Matthew Masterson, currently chairman of the U.S. Election Assistance Commission and a former Ohio state official, has been passed over for a second four-year term as one of the agency’s four commissioners, according to sources familiar with the matter.
It is up the House speaker to recommend a nominee for the commissioner post that Masterson currently holds, with the president then making a formal nomination.
Masterson has been a popular figure among state election officials, many of whom have praised his expertise and leadership on cyber security issues and expressed chagrin at his pending departure. The agency was created by Congress in 2002 to assist states in complying with federal election standards.
The action raises fresh questions over the degree to which Republican President Donald Trump and his fellow Republicans who control Congress are taking steps to protect the security of American elections, and some state officials have accused them of doing too little to address the threat.
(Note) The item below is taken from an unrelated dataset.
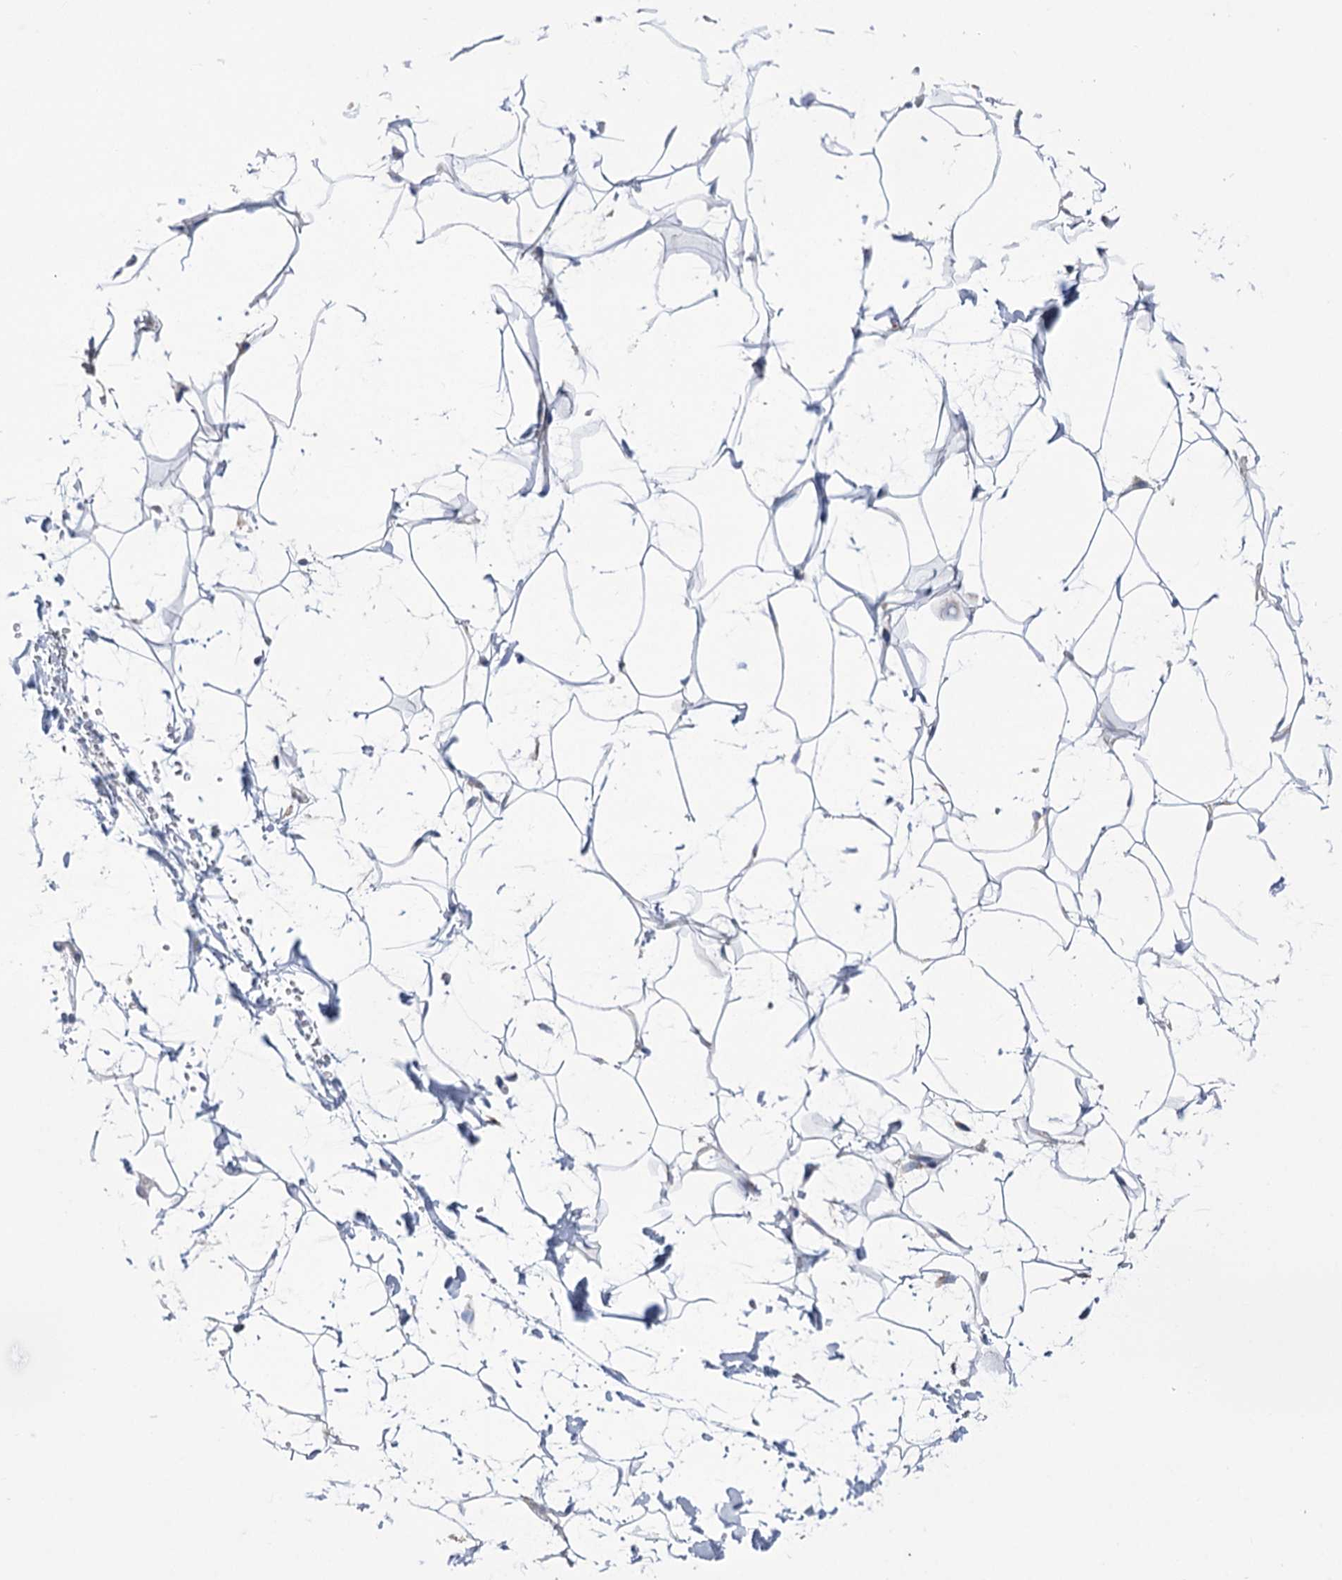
{"staining": {"intensity": "negative", "quantity": "none", "location": "none"}, "tissue": "adipose tissue", "cell_type": "Adipocytes", "image_type": "normal", "snomed": [{"axis": "morphology", "description": "Normal tissue, NOS"}, {"axis": "topography", "description": "Breast"}], "caption": "Immunohistochemistry photomicrograph of benign human adipose tissue stained for a protein (brown), which shows no positivity in adipocytes.", "gene": "ZNF622", "patient": {"sex": "female", "age": 26}}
U.S. voters in November will go to the polls in midterm elections, which American intelligence officials have warned could be targeted by Russia or others seeking to disrupt the process.
I don’t know anything about this Masterson guy, but if he is one of the few government officials ACTUALLY worried about election hacking, then getting rid of him seems like a bad move. Unless he is bad at his job, and I’m not sure I trust Ryan or Trump to make that assessment.
Here’s the real concern: the other Republican appointee on the EAC, Christy McCormick, could be tapped as the next chair. At a public EAC meeting in April 2017, she expressed skepticism about the urgency of election security. She also attacked DHS for designating elections as critical infrastructure.